:: To do ::
Lift every line from the entries that includes the word "function".

● ● ● ● ● ● ●

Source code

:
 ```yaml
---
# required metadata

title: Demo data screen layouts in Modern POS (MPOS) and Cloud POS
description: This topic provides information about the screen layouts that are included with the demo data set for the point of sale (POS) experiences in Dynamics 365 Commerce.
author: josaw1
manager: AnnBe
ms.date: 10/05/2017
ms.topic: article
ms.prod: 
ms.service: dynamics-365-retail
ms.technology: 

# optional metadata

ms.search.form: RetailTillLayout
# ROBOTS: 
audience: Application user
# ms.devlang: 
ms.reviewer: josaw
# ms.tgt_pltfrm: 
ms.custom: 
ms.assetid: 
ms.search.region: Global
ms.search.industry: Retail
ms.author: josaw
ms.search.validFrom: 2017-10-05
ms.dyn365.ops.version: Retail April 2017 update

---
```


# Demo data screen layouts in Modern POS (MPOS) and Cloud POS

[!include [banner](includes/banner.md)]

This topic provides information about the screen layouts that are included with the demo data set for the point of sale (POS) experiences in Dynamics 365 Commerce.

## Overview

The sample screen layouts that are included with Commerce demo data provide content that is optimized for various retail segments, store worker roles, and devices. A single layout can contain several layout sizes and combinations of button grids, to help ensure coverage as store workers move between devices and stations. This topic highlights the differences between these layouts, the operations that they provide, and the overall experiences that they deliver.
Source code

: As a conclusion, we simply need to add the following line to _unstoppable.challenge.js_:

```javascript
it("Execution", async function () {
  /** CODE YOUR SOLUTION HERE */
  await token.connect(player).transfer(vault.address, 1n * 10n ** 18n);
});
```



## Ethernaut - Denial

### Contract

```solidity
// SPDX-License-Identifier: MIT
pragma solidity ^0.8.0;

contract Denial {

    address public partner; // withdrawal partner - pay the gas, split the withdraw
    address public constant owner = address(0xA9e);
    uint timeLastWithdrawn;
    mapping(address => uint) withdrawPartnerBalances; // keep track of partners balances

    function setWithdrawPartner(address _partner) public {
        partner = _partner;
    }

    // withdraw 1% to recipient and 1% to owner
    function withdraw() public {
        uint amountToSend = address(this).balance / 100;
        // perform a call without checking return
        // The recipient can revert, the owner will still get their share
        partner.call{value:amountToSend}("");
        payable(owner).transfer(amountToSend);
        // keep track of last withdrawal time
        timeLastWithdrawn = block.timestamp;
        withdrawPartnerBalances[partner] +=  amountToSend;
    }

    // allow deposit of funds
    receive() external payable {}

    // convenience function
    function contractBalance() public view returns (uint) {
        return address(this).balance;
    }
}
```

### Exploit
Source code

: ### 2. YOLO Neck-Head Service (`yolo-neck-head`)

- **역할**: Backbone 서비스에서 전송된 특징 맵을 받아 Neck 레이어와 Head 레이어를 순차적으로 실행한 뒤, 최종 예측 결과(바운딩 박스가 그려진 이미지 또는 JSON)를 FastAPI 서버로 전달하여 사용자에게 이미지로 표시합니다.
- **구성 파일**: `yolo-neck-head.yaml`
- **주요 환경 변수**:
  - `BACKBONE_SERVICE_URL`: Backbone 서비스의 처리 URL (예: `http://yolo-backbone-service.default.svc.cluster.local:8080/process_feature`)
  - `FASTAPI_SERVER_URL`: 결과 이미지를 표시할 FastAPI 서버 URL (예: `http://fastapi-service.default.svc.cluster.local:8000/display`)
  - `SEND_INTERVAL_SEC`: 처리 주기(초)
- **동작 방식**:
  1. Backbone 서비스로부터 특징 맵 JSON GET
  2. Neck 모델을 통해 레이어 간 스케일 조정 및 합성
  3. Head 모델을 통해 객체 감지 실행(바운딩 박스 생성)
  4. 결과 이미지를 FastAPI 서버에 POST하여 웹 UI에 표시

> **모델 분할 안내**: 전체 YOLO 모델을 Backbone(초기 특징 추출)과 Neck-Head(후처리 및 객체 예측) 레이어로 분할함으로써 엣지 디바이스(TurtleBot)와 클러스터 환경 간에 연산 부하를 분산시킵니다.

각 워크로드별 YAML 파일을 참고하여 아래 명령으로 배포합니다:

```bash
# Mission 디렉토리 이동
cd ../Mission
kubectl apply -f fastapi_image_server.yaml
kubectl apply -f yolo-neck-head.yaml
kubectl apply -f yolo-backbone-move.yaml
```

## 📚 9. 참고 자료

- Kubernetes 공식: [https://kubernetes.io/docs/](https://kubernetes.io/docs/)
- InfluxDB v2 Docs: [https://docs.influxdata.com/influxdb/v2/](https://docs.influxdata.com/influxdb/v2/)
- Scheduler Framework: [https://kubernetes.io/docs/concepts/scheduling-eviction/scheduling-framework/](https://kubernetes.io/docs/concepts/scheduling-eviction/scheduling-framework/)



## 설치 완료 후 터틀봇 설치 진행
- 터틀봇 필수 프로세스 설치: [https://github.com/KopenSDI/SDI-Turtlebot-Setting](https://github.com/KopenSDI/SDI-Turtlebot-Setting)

● ● ● ● ● ● ●

:: Completed task ::
it("Execution", async function () {
    function setWithdrawPartner(address _partner) public {
    function withdraw() public {
    // convenience function
    function contractBalance() public view returns (uint) {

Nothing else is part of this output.